**Work required:**
Give back the records below exactly, every one, with no pictures.

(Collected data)
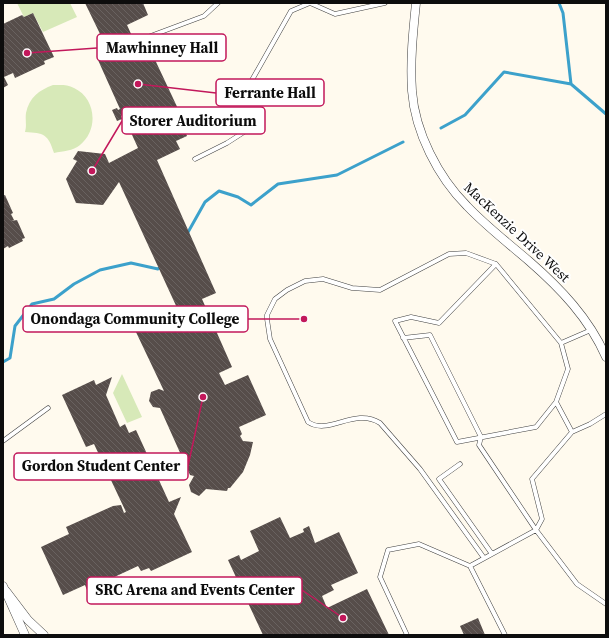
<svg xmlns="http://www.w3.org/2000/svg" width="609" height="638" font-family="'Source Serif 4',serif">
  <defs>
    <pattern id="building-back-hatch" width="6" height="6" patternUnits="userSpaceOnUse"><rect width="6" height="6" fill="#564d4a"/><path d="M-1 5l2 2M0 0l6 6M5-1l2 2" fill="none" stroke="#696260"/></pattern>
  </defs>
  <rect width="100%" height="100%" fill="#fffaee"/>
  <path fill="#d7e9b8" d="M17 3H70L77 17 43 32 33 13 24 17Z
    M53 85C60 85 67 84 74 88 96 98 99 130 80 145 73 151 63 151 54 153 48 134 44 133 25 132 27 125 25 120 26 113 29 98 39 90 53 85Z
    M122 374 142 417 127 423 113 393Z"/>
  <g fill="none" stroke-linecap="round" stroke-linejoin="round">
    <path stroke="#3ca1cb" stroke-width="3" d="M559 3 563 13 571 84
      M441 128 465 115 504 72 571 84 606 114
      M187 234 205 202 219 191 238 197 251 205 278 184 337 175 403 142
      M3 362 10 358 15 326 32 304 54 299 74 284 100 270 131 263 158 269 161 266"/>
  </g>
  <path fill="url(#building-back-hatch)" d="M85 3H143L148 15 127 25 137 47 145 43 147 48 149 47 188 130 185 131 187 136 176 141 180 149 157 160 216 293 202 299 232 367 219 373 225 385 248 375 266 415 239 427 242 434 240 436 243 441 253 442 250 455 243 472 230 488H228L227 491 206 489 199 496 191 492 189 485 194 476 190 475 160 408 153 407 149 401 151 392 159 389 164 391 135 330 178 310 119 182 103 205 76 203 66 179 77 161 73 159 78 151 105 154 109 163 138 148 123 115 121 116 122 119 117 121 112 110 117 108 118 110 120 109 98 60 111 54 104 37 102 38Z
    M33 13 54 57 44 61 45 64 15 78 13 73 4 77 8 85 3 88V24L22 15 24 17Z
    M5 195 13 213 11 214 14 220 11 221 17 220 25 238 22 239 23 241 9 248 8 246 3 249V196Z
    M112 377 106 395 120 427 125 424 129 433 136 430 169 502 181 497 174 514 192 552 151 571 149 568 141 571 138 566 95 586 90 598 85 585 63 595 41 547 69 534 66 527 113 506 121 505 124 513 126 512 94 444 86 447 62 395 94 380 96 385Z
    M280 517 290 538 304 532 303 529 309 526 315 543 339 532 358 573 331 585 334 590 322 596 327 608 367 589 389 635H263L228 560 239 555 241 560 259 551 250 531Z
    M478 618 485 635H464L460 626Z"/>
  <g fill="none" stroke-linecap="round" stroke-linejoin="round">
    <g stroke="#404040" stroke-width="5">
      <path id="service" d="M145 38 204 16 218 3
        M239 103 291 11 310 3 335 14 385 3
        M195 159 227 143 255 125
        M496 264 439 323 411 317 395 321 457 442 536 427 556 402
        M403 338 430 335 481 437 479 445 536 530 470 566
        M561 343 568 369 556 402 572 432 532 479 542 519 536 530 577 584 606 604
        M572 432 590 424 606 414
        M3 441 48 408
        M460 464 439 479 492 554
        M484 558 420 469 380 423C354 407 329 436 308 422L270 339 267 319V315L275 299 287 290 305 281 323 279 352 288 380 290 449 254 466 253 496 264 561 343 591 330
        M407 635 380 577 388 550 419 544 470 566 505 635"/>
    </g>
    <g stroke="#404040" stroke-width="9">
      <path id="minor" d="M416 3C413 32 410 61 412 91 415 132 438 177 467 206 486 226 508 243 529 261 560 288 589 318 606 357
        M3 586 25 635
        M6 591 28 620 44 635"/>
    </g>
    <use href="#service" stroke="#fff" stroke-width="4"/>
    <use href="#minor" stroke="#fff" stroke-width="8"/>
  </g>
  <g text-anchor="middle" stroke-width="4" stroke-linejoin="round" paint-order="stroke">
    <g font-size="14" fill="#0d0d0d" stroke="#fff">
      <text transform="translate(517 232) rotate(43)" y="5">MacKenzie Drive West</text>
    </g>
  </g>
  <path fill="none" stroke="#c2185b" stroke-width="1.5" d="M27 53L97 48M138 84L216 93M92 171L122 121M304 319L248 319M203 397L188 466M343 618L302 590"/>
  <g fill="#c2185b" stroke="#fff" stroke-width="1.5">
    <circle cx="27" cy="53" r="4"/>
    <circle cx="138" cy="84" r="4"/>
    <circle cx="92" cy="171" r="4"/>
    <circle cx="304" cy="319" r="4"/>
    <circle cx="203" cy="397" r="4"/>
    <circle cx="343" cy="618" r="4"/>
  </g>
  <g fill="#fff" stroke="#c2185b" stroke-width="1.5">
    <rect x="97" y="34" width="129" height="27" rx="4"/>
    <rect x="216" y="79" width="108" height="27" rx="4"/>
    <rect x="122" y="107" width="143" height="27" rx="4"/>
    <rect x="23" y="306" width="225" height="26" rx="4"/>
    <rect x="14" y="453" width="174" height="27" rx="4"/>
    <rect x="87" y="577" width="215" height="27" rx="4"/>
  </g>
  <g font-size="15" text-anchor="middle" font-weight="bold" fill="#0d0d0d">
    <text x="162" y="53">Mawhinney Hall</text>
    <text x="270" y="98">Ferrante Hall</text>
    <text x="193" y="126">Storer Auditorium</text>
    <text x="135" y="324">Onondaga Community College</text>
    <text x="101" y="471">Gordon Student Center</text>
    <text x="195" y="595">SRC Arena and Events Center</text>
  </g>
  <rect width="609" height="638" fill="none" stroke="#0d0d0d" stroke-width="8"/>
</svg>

**Output:**
<svg xmlns="http://www.w3.org/2000/svg" width="609" height="638" font-family="'Source Serif 4',serif">
  <defs>
    <pattern id="building-back-hatch" width="6" height="6" patternUnits="userSpaceOnUse"><rect width="6" height="6" fill="#564d4a"/><path d="M-1 5l2 2M0 0l6 6M5-1l2 2" fill="none" stroke="#696260"/></pattern>
  </defs>
  <rect width="100%" height="100%" fill="#fffaee"/>
  <path fill="#d7e9b8" d="M17 3H70L77 17 43 32 33 13 24 17Z
    M53 85C60 85 67 84 74 88 96 98 99 130 80 145 73 151 63 151 54 153 48 134 44 133 25 132 27 125 25 120 26 113 29 98 39 90 53 85Z
    M122 374 142 417 127 423 113 393Z"/>
  <g fill="none" stroke-linecap="round" stroke-linejoin="round">
    <path stroke="#3ca1cb" stroke-width="3" d="M559 3 563 13 571 84
      M441 128 465 115 504 72 571 84 606 114
      M187 234 205 202 219 191 238 197 251 205 278 184 337 175 403 142
      M3 362 10 358 15 326 32 304 54 299 74 284 100 270 131 263 158 269 161 266"/>
  </g>
  <path fill="url(#building-back-hatch)" d="M85 3H143L148 15 127 25 137 47 145 43 147 48 149 47 188 130 185 131 187 136 176 141 180 149 157 160 216 293 202 299 232 367 219 373 225 385 248 375 266 415 239 427 242 434 240 436 243 441 253 442 250 455 243 472 230 488H228L227 491 206 489 199 496 191 492 189 485 194 476 190 475 160 408 153 407 149 401 151 392 159 389 164 391 135 330 178 310 119 182 103 205 76 203 66 179 77 161 73 159 78 151 105 154 109 163 138 148 123 115 121 116 122 119 117 121 112 110 117 108 118 110 120 109 98 60 111 54 104 37 102 38Z
    M33 13 54 57 44 61 45 64 15 78 13 73 4 77 8 85 3 88V24L22 15 24 17Z
    M5 195 13 213 11 214 14 220 11 221 17 220 25 238 22 239 23 241 9 248 8 246 3 249V196Z
    M112 377 106 395 120 427 125 424 129 433 136 430 169 502 181 497 174 514 192 552 151 571 149 568 141 571 138 566 95 586 90 598 85 585 63 595 41 547 69 534 66 527 113 506 121 505 124 513 126 512 94 444 86 447 62 395 94 380 96 385Z
    M280 517 290 538 304 532 303 529 309 526 315 543 339 532 358 573 331 585 334 590 322 596 327 608 367 589 389 635H263L228 560 239 555 241 560 259 551 250 531Z
    M478 618 485 635H464L460 626Z"/>
  <g fill="none" stroke-linecap="round" stroke-linejoin="round">
    <g stroke="#404040" stroke-width="5">
      <path id="service" d="M145 38 204 16 218 3
        M239 103 291 11 310 3 335 14 385 3
        M195 159 227 143 255 125
        M496 264 439 323 411 317 395 321 457 442 536 427 556 402
        M403 338 430 335 481 437 479 445 536 530 470 566
        M561 343 568 369 556 402 572 432 532 479 542 519 536 530 577 584 606 604
        M572 432 590 424 606 414
        M3 441 48 408
        M460 464 439 479 492 554
        M484 558 420 469 380 423C354 407 329 436 308 422L270 339 267 319V315L275 299 287 290 305 281 323 279 352 288 380 290 449 254 466 253 496 264 561 343 591 330
        M407 635 380 577 388 550 419 544 470 566 505 635"/>
    </g>
    <g stroke="#404040" stroke-width="9">
      <path id="minor" d="M416 3C413 32 410 61 412 91 415 132 438 177 467 206 486 226 508 243 529 261 560 288 589 318 606 357
        M3 586 25 635
        M6 591 28 620 44 635"/>
    </g>
    <use href="#service" stroke="#fff" stroke-width="4"/>
    <use href="#minor" stroke="#fff" stroke-width="8"/>
  </g>
  <g text-anchor="middle" stroke-width="4" stroke-linejoin="round" paint-order="stroke">
    <g font-size="14" fill="#0d0d0d" stroke="#fff">
      <text transform="translate(517 232) rotate(43)" y="5">MacKenzie Drive West</text>
    </g>
  </g>
  <path fill="none" stroke="#c2185b" stroke-width="1.5" d="M27 53L97 48M138 84L216 93M92 171L122 121M304 319L248 319M203 397L188 466M343 618L302 590"/>
  <g fill="#c2185b" stroke="#fff" stroke-width="1.5">
    <circle cx="27" cy="53" r="4"/>
    <circle cx="138" cy="84" r="4"/>
    <circle cx="92" cy="171" r="4"/>
    <circle cx="304" cy="319" r="4"/>
    <circle cx="203" cy="397" r="4"/>
    <circle cx="343" cy="618" r="4"/>
  </g>
  <g fill="#fff" stroke="#c2185b" stroke-width="1.5">
    <rect x="97" y="34" width="129" height="27" rx="4"/>
    <rect x="216" y="79" width="108" height="27" rx="4"/>
    <rect x="122" y="107" width="143" height="27" rx="4"/>
    <rect x="23" y="306" width="225" height="26" rx="4"/>
    <rect x="14" y="453" width="174" height="27" rx="4"/>
    <rect x="87" y="577" width="215" height="27" rx="4"/>
  </g>
  <g font-size="15" text-anchor="middle" font-weight="bold" fill="#0d0d0d">
    <text x="162" y="53">Mawhinney Hall</text>
    <text x="270" y="98">Ferrante Hall</text>
    <text x="193" y="126">Storer Auditorium</text>
    <text x="135" y="324">Onondaga Community College</text>
    <text x="101" y="471">Gordon Student Center</text>
    <text x="195" y="595">SRC Arena and Events Center</text>
  </g>
  <rect width="609" height="638" fill="none" stroke="#0d0d0d" stroke-width="8"/>
</svg>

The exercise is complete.